Saturday, September 27, 2008

70's Bonanza: "Smile"

Robert Altman's "Nashville" is generally regarded as the quintessential and sprawling masterpiece of the 70's that best encompasses a wide swath of political, cultural and religious factions of people. It's three hours long and serves as a microcosm for the United States (or at least middle America) and it still registers strongly as a descriptive and incisive time capsule of the period. I propose an alternative take- in the form of Michael Ritchie's "Smile". Released in the same year as "Nashville" (1975), it's a film that posits itself in small town California and reveals ideas and personalities just as deeply insightful about America as Altman's prescient vision. Instead of being a wide view of the people trying to make it in the country music scene, "Smile" fashions a black comedy around the surface artificiality of a beauty pageant. And while "Nashville" ultimately sinners into an angry evocation of political malice, "Smile" accomplishes the same feeling of lost innocence in smaller, more human increments. This is, simply put, one of the best films of that decade.

And in addition to that high praise, director Michael Ritchie is probably one of the most overlooked directors of the decade as well. Just look at his track record from 1969 to 1976- seven years saw the release of "Downhill Racer", "Prime Cut", "The Candidate", "Smile" and "The Bad News Bears". An amazing batch of films. Based on a screenplay by Jerry Belson, "Smile" stars Bruce Dern as the good 'ol American dad tasked with being the head judge of the Young American Miss beauty pageant as it stumbles into the small California town of Santa Rosa. Interspersed around the huge local event, we see glimpses of the seething imperfections beneath the pseudo glamorous surface. Dern's youngest son, 'Little Bob' (Eric Shea), is eventually arrested for being a peeping tom outside the dressing room windows of the beauty contestants- contestants including Melanie Griffith, Colleen Camp and Annette O'Toole. Dern's best friend, Andy (Nicholas Pryor), is the town drunk, suffering the onslaught of depression and avoiding his frigid wife, a former beauty pageant winner played by Barbara Feldon. The only advice that Dern can give his best friend is to "cheer up" and attend the local Knights of Columbus dinner later in the week... a dinner which, in and of itself, turns into a marvelously twisted set piece that requires all the men to dress up in white robes and force certain members to kiss the butt of an uncooked chicken. In the relationship between Dern and Andy comes the film's most searing example of suburban malaise. Even though Dern (and the whole town) believe that the ensuing pageant will somehow wash clean their problems, the influx of beautiful girls only magnifies their statical lives. There are old beauty queen winners struggling to deal with mid-life crisis, janitors who see the whole contest as another excuse to drink on the job and the fact that Dern can't control his own family. Even the beauty pageant contestants discover that life in small town California is not the answer to their boredom. While examining the self-conscious issues that surely arise from every angle of the beauty contest, "Smile" most acutely emphasizes the disconnect that exists in virtually every character searching for that elusive American Dream, whether they're competing or not.

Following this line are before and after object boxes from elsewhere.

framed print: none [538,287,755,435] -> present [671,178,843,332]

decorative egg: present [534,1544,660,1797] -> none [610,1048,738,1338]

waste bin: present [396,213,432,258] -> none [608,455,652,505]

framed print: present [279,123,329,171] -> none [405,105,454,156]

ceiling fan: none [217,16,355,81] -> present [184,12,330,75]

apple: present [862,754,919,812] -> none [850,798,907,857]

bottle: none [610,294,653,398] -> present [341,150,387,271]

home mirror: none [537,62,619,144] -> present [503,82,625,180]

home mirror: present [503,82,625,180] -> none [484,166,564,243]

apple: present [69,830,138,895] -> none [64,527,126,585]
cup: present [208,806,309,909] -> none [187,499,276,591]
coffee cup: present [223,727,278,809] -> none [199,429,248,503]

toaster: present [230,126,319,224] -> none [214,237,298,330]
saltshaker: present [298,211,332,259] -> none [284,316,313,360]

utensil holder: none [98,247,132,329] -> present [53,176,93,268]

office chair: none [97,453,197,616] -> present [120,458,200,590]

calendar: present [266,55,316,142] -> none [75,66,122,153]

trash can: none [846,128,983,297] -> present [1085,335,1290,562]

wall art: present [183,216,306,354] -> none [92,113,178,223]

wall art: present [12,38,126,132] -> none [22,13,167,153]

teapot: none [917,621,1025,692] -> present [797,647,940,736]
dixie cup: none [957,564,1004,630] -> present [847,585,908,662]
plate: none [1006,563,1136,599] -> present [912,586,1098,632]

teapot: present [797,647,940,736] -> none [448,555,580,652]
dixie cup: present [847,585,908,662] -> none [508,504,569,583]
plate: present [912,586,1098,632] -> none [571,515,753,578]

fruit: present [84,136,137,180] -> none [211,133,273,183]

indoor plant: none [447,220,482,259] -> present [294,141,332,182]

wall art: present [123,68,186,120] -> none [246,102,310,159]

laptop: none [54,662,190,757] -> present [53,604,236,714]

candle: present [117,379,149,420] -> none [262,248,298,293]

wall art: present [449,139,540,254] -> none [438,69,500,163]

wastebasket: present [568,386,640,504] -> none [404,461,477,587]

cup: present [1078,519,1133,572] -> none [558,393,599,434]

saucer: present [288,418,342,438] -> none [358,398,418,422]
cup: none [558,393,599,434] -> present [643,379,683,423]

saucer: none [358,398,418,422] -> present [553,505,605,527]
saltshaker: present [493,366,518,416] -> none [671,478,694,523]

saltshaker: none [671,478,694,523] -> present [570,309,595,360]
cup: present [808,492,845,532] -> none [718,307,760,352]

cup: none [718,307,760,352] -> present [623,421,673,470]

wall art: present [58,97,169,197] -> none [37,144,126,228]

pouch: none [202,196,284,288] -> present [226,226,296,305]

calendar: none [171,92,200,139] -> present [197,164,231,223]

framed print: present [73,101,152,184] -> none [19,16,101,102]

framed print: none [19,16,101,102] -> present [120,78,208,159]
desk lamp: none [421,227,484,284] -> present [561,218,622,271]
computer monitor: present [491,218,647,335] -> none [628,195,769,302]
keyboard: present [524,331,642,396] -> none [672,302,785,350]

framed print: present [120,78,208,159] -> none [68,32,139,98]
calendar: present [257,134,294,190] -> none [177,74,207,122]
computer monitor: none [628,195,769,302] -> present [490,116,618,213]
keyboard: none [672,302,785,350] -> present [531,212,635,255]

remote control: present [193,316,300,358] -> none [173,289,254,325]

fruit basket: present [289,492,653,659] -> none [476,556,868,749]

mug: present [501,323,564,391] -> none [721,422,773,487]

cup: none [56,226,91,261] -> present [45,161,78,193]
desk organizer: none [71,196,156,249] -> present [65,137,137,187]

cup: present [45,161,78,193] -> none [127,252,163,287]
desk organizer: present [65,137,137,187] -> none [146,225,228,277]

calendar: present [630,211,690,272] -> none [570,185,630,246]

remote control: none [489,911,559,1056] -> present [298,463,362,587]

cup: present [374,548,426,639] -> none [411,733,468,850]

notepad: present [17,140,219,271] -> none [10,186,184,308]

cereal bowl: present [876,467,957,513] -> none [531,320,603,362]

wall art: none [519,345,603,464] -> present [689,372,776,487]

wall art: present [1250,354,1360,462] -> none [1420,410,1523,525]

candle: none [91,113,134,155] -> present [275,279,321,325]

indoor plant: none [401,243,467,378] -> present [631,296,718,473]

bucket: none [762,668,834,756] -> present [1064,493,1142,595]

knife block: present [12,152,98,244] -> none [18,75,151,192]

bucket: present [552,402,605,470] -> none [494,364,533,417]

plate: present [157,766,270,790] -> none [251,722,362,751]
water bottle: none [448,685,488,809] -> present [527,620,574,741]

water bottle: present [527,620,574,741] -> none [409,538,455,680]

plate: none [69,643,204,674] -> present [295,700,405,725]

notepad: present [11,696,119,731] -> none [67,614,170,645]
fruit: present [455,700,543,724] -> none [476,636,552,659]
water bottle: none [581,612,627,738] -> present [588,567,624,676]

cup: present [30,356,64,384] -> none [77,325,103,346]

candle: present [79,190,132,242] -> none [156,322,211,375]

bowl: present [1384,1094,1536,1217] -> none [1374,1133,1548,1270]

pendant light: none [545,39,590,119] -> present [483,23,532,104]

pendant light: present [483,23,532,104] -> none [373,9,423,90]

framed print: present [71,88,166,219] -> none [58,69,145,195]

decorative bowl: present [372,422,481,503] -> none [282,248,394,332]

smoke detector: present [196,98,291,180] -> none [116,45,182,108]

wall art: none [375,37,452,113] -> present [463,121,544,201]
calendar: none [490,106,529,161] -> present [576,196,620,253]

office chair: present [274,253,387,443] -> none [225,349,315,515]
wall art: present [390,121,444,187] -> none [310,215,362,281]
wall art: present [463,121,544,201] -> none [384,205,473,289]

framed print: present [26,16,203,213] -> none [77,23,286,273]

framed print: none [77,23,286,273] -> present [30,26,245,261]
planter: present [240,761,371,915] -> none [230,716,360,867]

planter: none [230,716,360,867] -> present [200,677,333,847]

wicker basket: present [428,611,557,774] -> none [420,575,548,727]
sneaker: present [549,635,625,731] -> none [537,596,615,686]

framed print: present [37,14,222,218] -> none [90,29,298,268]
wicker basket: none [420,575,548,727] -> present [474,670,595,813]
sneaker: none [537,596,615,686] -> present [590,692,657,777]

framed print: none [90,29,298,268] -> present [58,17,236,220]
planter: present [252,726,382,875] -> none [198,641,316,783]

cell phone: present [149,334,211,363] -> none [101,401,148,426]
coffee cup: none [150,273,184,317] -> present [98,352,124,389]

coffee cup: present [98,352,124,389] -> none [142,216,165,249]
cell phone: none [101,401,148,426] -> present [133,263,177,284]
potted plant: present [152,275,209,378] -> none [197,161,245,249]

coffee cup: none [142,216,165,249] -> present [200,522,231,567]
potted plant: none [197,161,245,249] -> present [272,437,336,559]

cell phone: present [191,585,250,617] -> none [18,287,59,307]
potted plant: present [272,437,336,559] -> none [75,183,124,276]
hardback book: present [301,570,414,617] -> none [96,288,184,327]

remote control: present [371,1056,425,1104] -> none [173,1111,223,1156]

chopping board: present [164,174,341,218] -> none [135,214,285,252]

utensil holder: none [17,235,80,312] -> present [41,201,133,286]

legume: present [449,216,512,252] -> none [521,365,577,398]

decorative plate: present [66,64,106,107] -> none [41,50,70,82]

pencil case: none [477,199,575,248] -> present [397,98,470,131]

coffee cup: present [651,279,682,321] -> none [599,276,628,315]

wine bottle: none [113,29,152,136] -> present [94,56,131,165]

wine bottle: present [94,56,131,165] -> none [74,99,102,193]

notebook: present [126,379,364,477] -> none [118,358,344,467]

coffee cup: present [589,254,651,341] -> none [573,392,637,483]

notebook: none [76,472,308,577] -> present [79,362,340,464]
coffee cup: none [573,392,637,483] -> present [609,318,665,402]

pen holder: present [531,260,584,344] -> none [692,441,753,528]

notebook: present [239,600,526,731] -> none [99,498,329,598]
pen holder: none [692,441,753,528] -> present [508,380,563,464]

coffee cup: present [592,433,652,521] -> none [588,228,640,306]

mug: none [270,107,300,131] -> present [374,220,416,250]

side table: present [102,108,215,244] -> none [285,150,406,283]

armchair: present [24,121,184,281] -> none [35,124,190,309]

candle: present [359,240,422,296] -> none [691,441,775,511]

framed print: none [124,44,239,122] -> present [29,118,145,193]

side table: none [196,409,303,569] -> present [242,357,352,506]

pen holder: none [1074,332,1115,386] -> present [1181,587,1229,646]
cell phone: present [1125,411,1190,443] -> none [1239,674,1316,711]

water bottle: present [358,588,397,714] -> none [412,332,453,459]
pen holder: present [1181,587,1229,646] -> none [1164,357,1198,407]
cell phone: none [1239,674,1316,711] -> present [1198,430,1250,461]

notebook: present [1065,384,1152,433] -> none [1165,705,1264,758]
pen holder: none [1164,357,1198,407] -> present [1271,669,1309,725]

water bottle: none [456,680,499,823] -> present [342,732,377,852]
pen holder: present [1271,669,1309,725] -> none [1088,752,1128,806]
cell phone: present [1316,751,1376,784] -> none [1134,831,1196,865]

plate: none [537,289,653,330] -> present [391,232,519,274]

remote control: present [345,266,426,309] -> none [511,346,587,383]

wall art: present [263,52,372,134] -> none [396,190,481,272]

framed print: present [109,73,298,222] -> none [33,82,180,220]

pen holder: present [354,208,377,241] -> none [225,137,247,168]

Scathingly funny and full of wonderfully composed observations, "Smile" deserves to be re-assessed today. I dare anyone to screen this film and "Nashville" back to back and not come away inspired by both filmmakers and their genuine understanding of their day and age. "Smile" is the perfect title for a film that masks itself as a comedy when its true intent is to peel away the malcontent surface of its characters and their environment- and in the meantime pave the way for every other "suburban anomie" film from the works of Linklater to "American Beauty". Probably the most revelatory moment of "Smile" comes in its final scene. Obviously disturbed and disillusioned by the entire affair (and that the pageant itself is over, relegating him to just an RV salesman again), Dern approaches three marines as they're wrapping up an American flag on stage in the empty auditorium. He comments to them with, "You boys sure did a nice job." He then tells them he was in a certain division of the military and is met with a "yes, sir." The soldiers turn to walk off when one of the soldiers mumbles "you see the tits on miss san jose?" It's just yet another small chink in the armor for a man looking for something decent and traditional in a life that no longer matters. Solace and understanding can't even be found in America' s finest... and artificiality reigns supreme again.